* Source extract *

Over the past thirty years, there has been an international movement away from the death penalty and toward substitution of some form of life sentence as the most severe punishment. Since 1976, more than one hundred and four countries have abolished capital punishment for all crimes or for all ordinary crimes. A majority of countries are abolitionist in some form. The movement toward a more abolitionist position has not come about because of a groundswell of popular sentiment but for more pragmatic political and economic concerns. For example, Protocol 13 of the European Convention of Human Rights bans the death penalty (p. 762) under all circumstances. A number of countries that have recently abolished the death penalty have done so to qualify for membership in the European Union [Bosnia-Herzegovina (in 2001), Bulgaria (in 1998), the Czech Republic (in 1990), Hungary (in 1990), Lithuania (in 1998), Poland (in 1997), the Slovak Republic (in 1990), Ukraine (in 1999), Serbia (2002), Montenegro (2002), Estonia (1998), Latvia (in 1999), Turkey (in 2002), Armenia (in 2003).

* Data records *
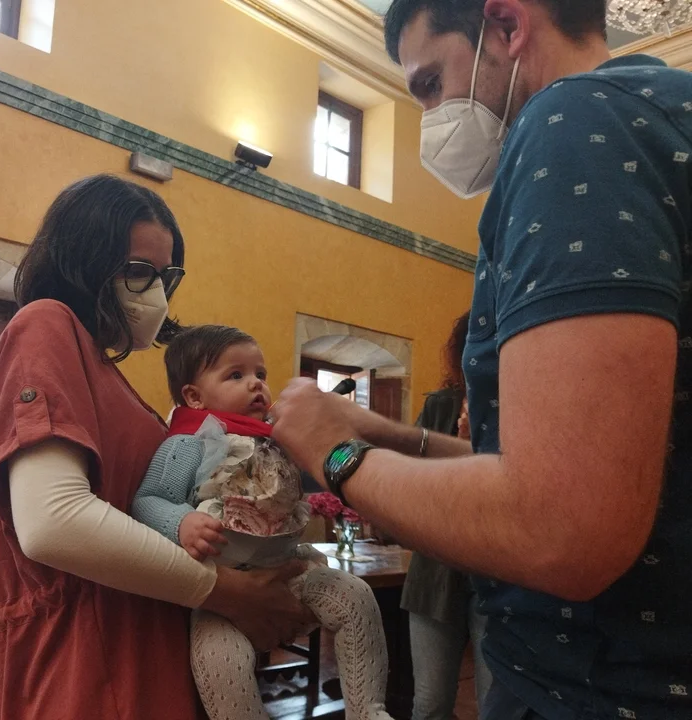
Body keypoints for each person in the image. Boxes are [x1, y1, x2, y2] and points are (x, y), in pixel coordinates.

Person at [270, 2, 692, 718]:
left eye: (432, 83)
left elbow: (562, 524)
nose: (432, 119)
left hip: (597, 689)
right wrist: (391, 436)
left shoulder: (573, 123)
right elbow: (579, 461)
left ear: (507, 25)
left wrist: (336, 455)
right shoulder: (660, 110)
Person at [0, 175, 313, 720]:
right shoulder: (45, 324)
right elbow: (54, 521)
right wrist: (227, 591)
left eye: (165, 275)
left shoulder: (105, 372)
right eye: (138, 271)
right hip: (88, 666)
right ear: (82, 259)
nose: (155, 292)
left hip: (143, 651)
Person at [131, 325, 392, 720]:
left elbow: (315, 476)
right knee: (221, 662)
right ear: (194, 396)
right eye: (236, 375)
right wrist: (181, 522)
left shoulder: (275, 440)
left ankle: (368, 710)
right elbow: (149, 499)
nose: (256, 384)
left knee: (356, 598)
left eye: (260, 374)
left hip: (291, 570)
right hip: (222, 588)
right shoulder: (189, 442)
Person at [400, 312, 491, 720]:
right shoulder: (440, 406)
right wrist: (459, 445)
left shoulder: (521, 408)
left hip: (497, 574)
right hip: (435, 573)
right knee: (430, 702)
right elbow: (411, 484)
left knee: (495, 704)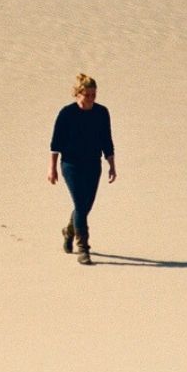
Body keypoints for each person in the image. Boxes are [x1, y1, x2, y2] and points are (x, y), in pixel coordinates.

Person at [47, 74, 117, 264]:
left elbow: (106, 140)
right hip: (71, 165)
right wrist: (52, 168)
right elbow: (56, 143)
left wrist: (112, 164)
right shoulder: (66, 113)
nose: (91, 99)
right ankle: (83, 248)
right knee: (79, 203)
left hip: (93, 164)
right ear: (77, 94)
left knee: (85, 206)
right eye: (87, 95)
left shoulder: (102, 112)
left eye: (94, 95)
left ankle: (69, 230)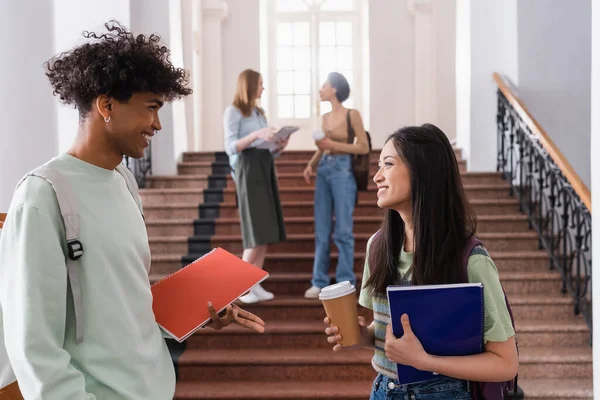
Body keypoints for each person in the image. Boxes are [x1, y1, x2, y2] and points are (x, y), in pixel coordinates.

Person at [0, 21, 265, 400]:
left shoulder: (124, 181)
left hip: (152, 388)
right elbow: (32, 346)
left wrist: (196, 311)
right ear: (106, 104)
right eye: (151, 108)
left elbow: (124, 299)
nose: (157, 124)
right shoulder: (42, 196)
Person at [323, 124, 518, 399]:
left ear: (423, 172)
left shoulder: (471, 260)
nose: (377, 176)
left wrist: (425, 362)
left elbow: (505, 364)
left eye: (388, 164)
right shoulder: (377, 247)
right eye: (379, 165)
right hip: (383, 391)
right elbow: (386, 338)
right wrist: (357, 336)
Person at [223, 69, 289, 304]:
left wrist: (279, 144)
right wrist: (256, 135)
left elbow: (267, 146)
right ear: (249, 85)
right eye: (260, 84)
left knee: (265, 232)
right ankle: (238, 288)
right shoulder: (234, 111)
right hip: (248, 170)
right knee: (255, 231)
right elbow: (231, 146)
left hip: (264, 165)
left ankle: (254, 284)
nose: (263, 88)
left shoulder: (259, 112)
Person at [303, 72, 369, 299]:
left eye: (324, 85)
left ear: (335, 89)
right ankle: (318, 281)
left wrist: (333, 144)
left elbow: (363, 147)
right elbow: (323, 147)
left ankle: (345, 281)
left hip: (343, 171)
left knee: (343, 231)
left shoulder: (353, 114)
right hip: (323, 169)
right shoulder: (325, 117)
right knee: (321, 230)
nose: (321, 89)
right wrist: (311, 165)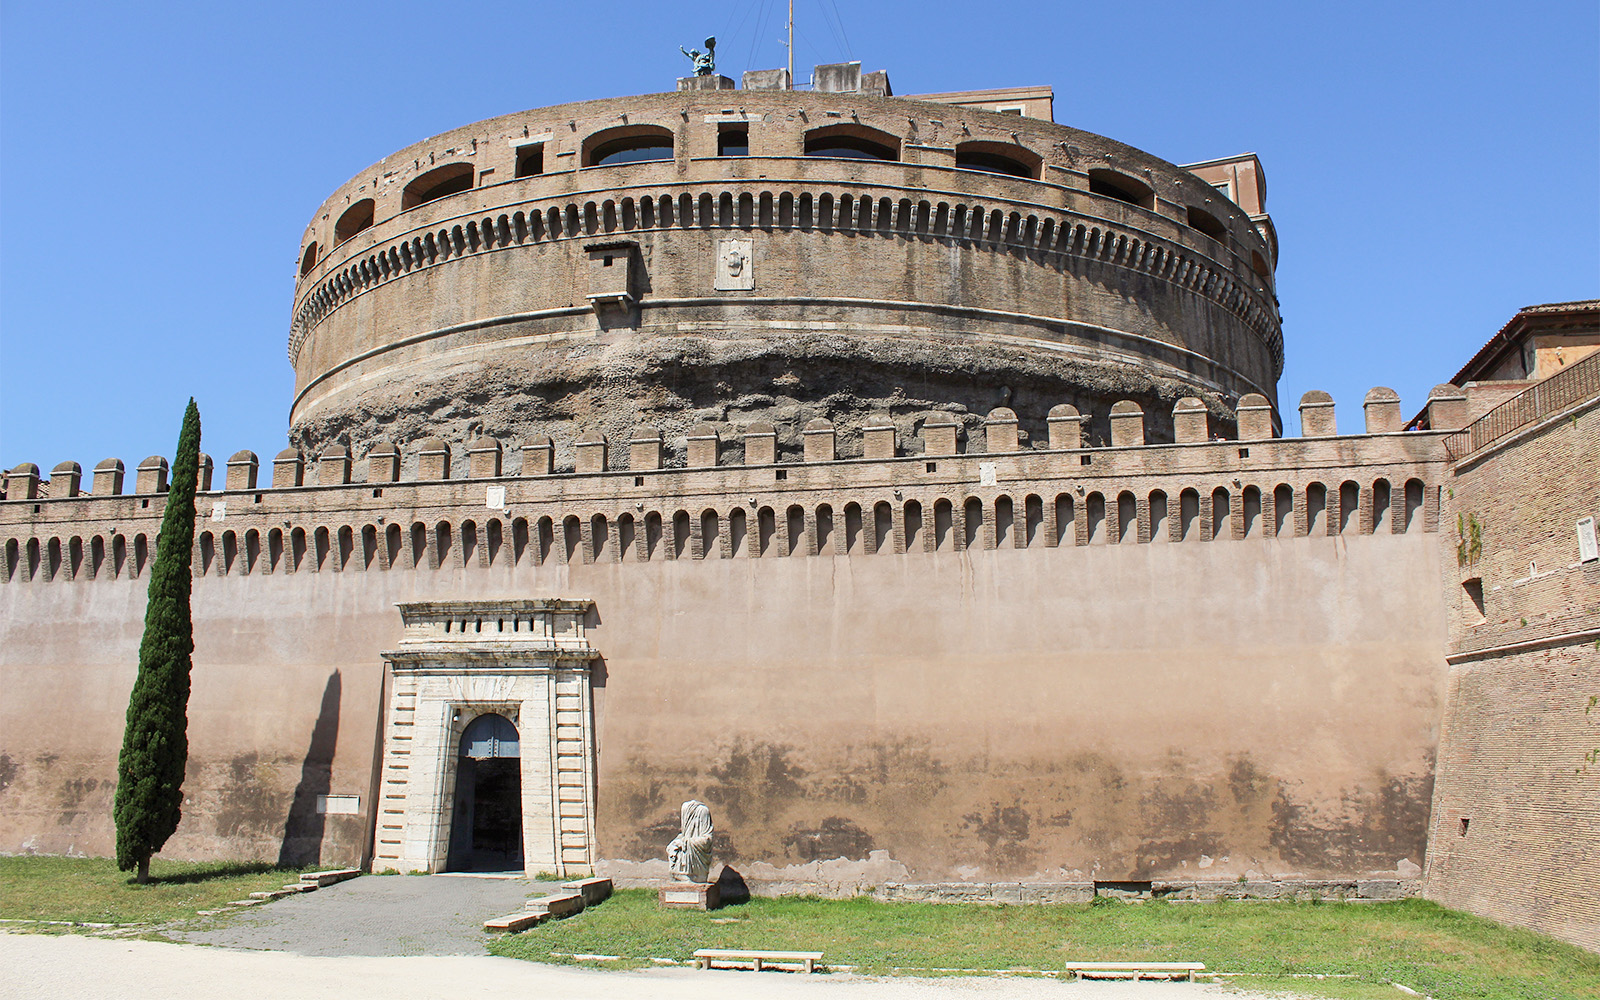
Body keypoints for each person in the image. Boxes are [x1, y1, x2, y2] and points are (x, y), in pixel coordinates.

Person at [667, 799, 714, 882]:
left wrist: (685, 843)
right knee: (673, 846)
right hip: (687, 847)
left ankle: (692, 876)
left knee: (684, 844)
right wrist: (675, 843)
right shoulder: (685, 810)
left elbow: (707, 840)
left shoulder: (703, 811)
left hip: (697, 859)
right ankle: (679, 875)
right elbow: (683, 835)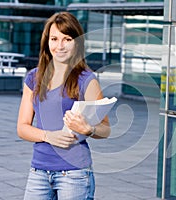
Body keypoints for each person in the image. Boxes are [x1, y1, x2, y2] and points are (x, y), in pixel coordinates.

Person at [17, 11, 111, 200]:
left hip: (74, 175)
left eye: (67, 39)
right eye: (54, 39)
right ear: (47, 42)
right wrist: (47, 135)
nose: (59, 46)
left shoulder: (87, 80)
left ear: (76, 43)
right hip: (39, 172)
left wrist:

* Directions for this task *
In the passage on abolishing the death penalty, which protocol of the European Convention of Human Rights bans the death penalty under all circumstances?

* Expected output *
Protocol 13